Your Child Makes Sense. A Guidebook for Parents: By Edith Buxbaum, Ph.D. With a Foreword by Anna Freud. New York: International Universities Press, Inc., 1949. 204 pp.

Review by:
Lili E. Peller

This is a popular book based on the author's long psychoanalytic experience in this country and abroad. As a 'Guidebook for Parents', it is concerned not only with conscious educational plans and intentions, but it also shows how the emotional interplay between the adults in the home affects the child. The young child senses its mother's moods to a surprising extent. Temperamental differences between mother and child can become a cause of disturbance; a mother who is aware of the child's resemblance to a disliked uncle or father may react to the child with ambivalence. Discord in the home is harmful to a young child whether or not it is drawn into it. A child who has been harshly corrected may become more submissive than the parents intended. One chapter has the poignant title, Children Are Good Observers and Bad Interpreters; the parents are warned that overt actions do not tell the whole story; even the young child is not always an open book for its parents. These are points not included in other books; here, and in the ensuing practical advice, this book covers new ground. Other chapters, like Mouth Activities, and Control of Excretory Functions, present material which will be partly familiar to the reading parent. On the other hand, this reviewer misses a discussion of the relation of the child's castration anxiety to the care of its hair and nails, or its bathing and clothing. The conflicts stemming from the child's physical care are not discussed in other books; Edith Buxbaum could have shown that here too 'the child makes sense'.

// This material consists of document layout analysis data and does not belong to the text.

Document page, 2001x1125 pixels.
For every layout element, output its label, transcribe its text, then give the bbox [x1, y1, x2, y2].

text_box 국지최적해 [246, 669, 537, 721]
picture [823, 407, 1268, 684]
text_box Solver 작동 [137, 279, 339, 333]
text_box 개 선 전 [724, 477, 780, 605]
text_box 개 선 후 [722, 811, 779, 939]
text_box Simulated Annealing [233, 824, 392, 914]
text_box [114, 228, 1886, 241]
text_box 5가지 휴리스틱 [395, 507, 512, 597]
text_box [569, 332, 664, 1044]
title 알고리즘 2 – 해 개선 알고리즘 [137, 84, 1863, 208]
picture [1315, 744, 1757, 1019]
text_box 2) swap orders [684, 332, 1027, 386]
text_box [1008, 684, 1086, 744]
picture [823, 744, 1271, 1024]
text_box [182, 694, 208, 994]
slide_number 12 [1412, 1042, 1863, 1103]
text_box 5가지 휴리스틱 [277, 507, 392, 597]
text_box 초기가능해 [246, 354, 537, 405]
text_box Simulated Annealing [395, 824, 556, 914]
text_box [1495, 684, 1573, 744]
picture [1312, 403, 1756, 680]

Parents are relieved to read about others who have problems similar to their own. The many short case histories, well chosen from the author's wide experience, offer this comfort.

A book which of necessity points to many potential dangers should not be unduly threatening or pessimistic. Substituting 'may be' for 'is' or qualifying a blunt assertion by 'sometimes' would lead to less apprehension without affecting the truth.